[Listed records]

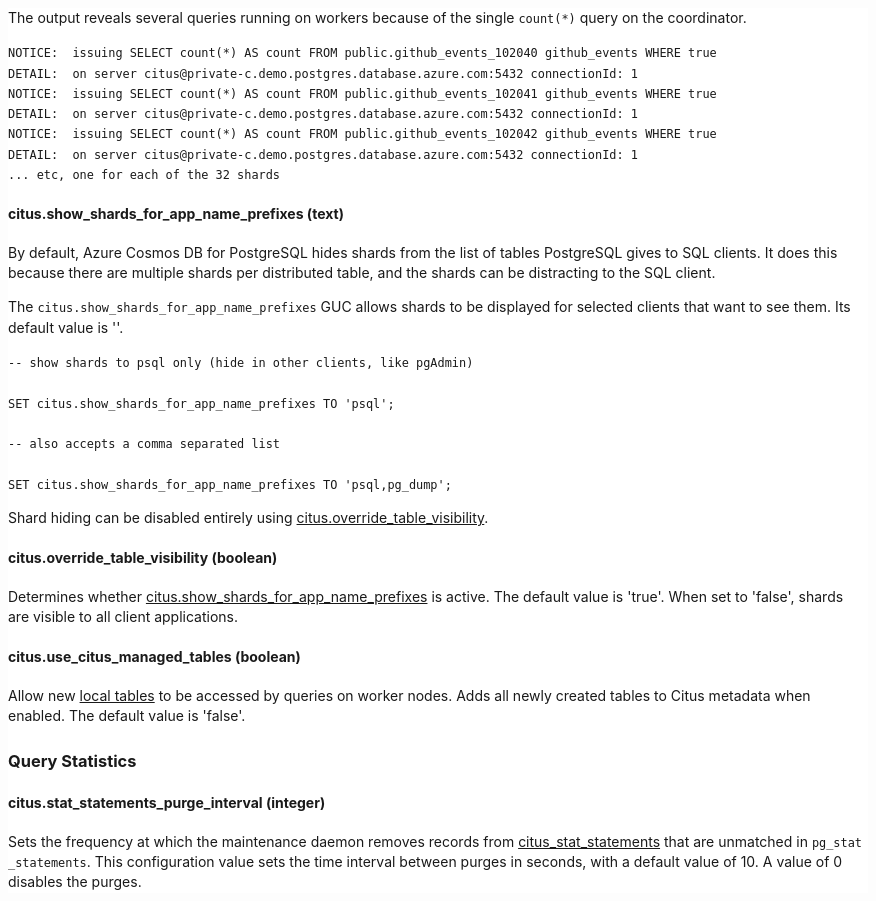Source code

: The output reveals several queries running on workers because of the single
`count(*)` query on the coordinator.

```
NOTICE:  issuing SELECT count(*) AS count FROM public.github_events_102040 github_events WHERE true
DETAIL:  on server citus@private-c.demo.postgres.database.azure.com:5432 connectionId: 1
NOTICE:  issuing SELECT count(*) AS count FROM public.github_events_102041 github_events WHERE true
DETAIL:  on server citus@private-c.demo.postgres.database.azure.com:5432 connectionId: 1
NOTICE:  issuing SELECT count(*) AS count FROM public.github_events_102042 github_events WHERE true
DETAIL:  on server citus@private-c.demo.postgres.database.azure.com:5432 connectionId: 1
... etc, one for each of the 32 shards
```

#### citus.show\_shards\_for\_app\_name\_prefixes (text)

By default, Azure Cosmos DB for PostgreSQL hides shards from the list of tables PostgreSQL gives to SQL
clients. It does this because there are multiple shards per distributed table,
and the shards can be distracting to the SQL client.

The `citus.show_shards_for_app_name_prefixes` GUC allows shards to be displayed
for selected clients that want to see them. Its default value is ''.

```postgresql
-- show shards to psql only (hide in other clients, like pgAdmin)

SET citus.show_shards_for_app_name_prefixes TO 'psql';

-- also accepts a comma separated list

SET citus.show_shards_for_app_name_prefixes TO 'psql,pg_dump';
```

Shard hiding can be disabled entirely using
[citus.override_table_visibility](#citusoverride_table_visibility-boolean).

#### citus.override\_table\_visibility (boolean)

Determines whether
[citus.show_shards_for_app_name_prefixes](#citusshow_shards_for_app_name_prefixes-text)
is active. The default value is 'true'. When set to 'false', shards are visible
to all client applications.

#### citus.use\_citus\_managed\_tables (boolean)

Allow new [local tables](concepts-nodes.md#type-3-local-tables) to be accessed
by queries on worker nodes. Adds all newly created tables to Citus metadata
when enabled. The default value is 'false'.

### Query Statistics

#### citus.stat\_statements\_purge\_interval (integer)

Sets the frequency at which the maintenance daemon removes records from
[citus_stat_statements](reference-metadata.md#query-statistics-table)
that are unmatched in `pg_stat_statements`. This configuration value sets the
time interval between purges in seconds, with a default value of 10. A value of
0 disables the purges.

[/Listed records]

▶ Problem statement
Look through the material and find each line that includes "count", then copy it.

▶ Solution for this task
`count(*)` query on the coordinator.
NOTICE:  issuing SELECT count(*) AS count FROM public.github_events_102040 github_events WHERE true
NOTICE:  issuing SELECT count(*) AS count FROM public.github_events_102041 github_events WHERE true
NOTICE:  issuing SELECT count(*) AS count FROM public.github_events_102042 github_events WHERE true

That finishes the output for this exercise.